T-cell receptor (TCR)-based adoptive therapy employs genetically modified lymphocytes that are directed against specific tumor markers. This therapeutic modality requires a structured and integrated process that involves patient screening (e.g., for HLA-A*02:01 and specific tumor targets), leukapheresis, generation of transduced TCR product, lymphodepletion, and infusion of the TCR-based adoptive therapy. In this review, we summarize the current technology and early clinical development of TCR-based therapy in patients with solid tumors. The challenges of TCR-based therapy include those associated with TCR product manufacturing, patient selection, and preparation with lymphodepletion.
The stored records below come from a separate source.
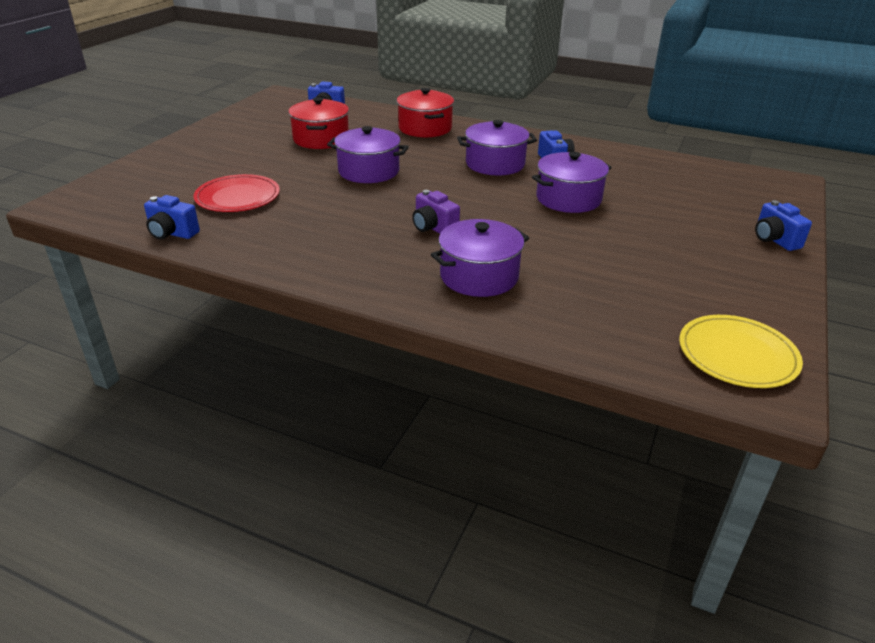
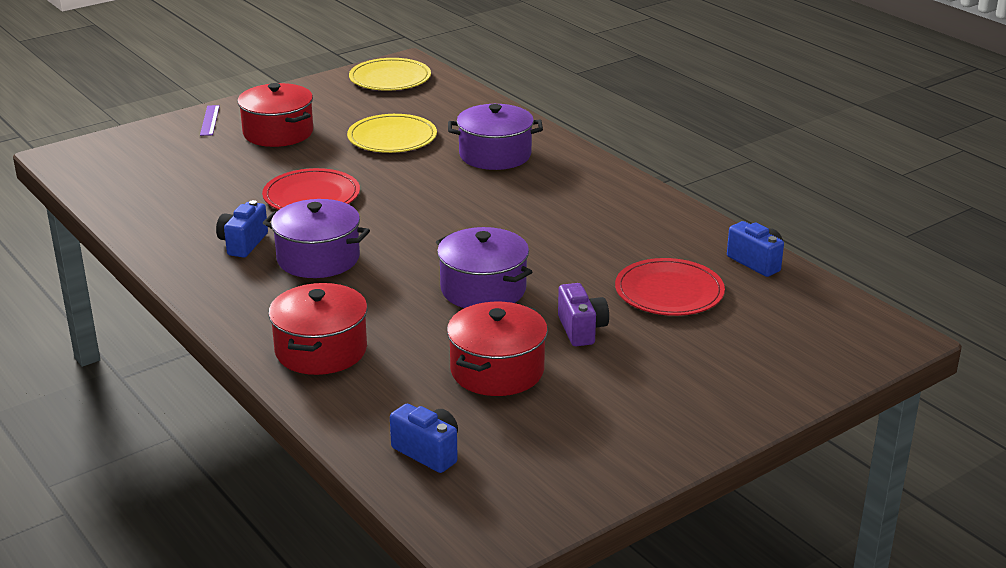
camera: 150 degrees left, 5 degrees down
(433, 228) = (486, 202): purple camera -> purple camera (581, 330)
(568, 199) = (311, 196): purple pot -> red plate
(597, 268) = (392, 138): none -> yellow plate
(697, 244) = (278, 133): none -> red pot
(774, 240) = (210, 120): blue camera -> purple ruler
Overcoming these challenges, and those posed by the immunosuppressive microenvironment, as well as developing next-generation strategies is essential to improving the efficacy and safety of TCR-based therapies. Optimization of technology to generate TCR product, treatment administration, and patient monitoring for adverse events is needed. The implementation of novel TCR strategies will require expansion of the TCR approach to patients with HLA haplotypes beyond HLA-A*02:01 and the discovery of novel tumor markers that are expressed in more patients and tumor types. Ongoing clinical trials will determine the ultimate role of TCR-based therapy in patients with solid tumors.

中文翻译：

---

基于 T 细胞受体的疗法：实体瘤的创新治疗方法


基于 T 细胞受体 (TCR) 的过继疗法采用针对特定肿瘤标志物的基因改造淋巴细胞。这种治疗方式需要一个结构化和综合的过程，包括患者筛查（例如，HLA-A*02:01 和特定肿瘤靶点）、白细胞去除术、转导 TCR 产品的生成、淋巴细胞清除和基于 TCR 的过继疗法的输注。在这篇综述中，我们总结了实体瘤患者基于 TCR 的治疗的当前技术和早期临床进展。基于 TCR 的治疗面临的挑战包括与 TCR 产品制造、患者选择和淋巴细胞清除准备相关的挑战。克服这些挑战以及免疫抑制微环境带来的挑战，以及开发下一代策略对于提高基于 TCR 的疗法的疗效和安全性至关重要。需要优化生成 TCR 产品、治疗管理和患者不良事件监测的技术。新型 TCR 策略的实施需要将 TCR 方法扩展到 HLA-A*02:01 以外的 HLA 单倍型患者，并发现在更多患者和肿瘤类型中表达的新型肿瘤标志物。正在进行的临床试验将确定基于 TCR 的治疗对实体瘤患者的最终作用。